MY COLLEAGUE MAURICE STUCKE, IN THE HARVARD BUSINESS REVIEW: Here Are All the Reasons It’s a Bad Idea to Let a Few Tech Companies Monopolize Our Data.

“It’s no good fighting an election campaign on the facts,” Cambridge Analytica’s managing director told an undercover reporter, “because actually it’s all about emotion.” To target U.S. voters and appeal to their hopes, neuroses, and fears, the political consulting firm needed to train its algorithm to predict and map personality traits. That required lots of personal data. So, to build these psychographic profiles, Cambridge Analytica enlisted a Cambridge University professor, whose app collected data on about 50 million Facebook users and their friends. Facebook, at that time, allowed app developers to collect this personal data. Facebook argued that Cambridge Analytica and the professor violated its data polices. But this was not the first time its policies were violated. Nor is it likely to be the last.

This scandal came on the heels of Russia’s using Facebook, Google, and Twitter “to sow discord in the U.S. political system, including the 2016 U.S. presidential election.” It heightened concerns over today’s tech giants and the influence they have.

----

**Problems and tasks**
1. Return everything in the Cambridge Analytica passage from "This scandal came" down to "influence they have.".
2. In the Cambridge Analytica passage, on about how many Facebook users did the professor's app collect data?
Work only from the Cambridge Analytica passage above.

**Information provided**

----

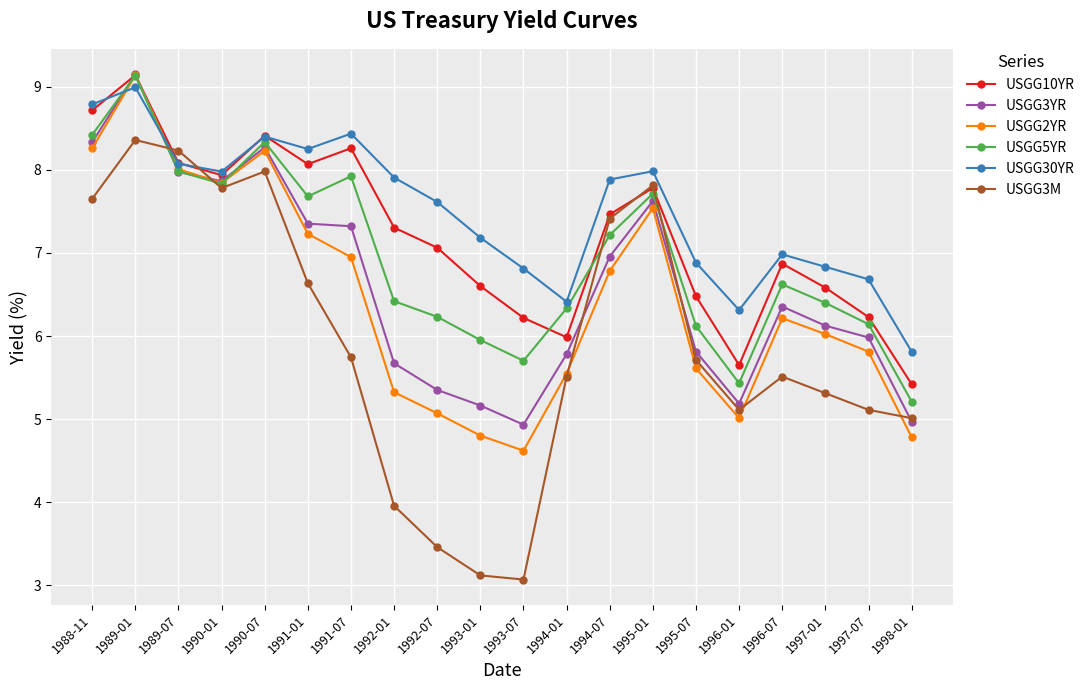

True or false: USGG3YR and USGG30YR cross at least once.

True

----

**Responses to the tasks**
1.
This scandal came on the heels of Russia’s using Facebook, Google, and Twitter “to sow discord in the U.S. political system, including the 2016 U.S. presidential election.” It heightened concerns over today’s tech giants and the influence they have.

2. About 50 million Facebook users, along with their friends.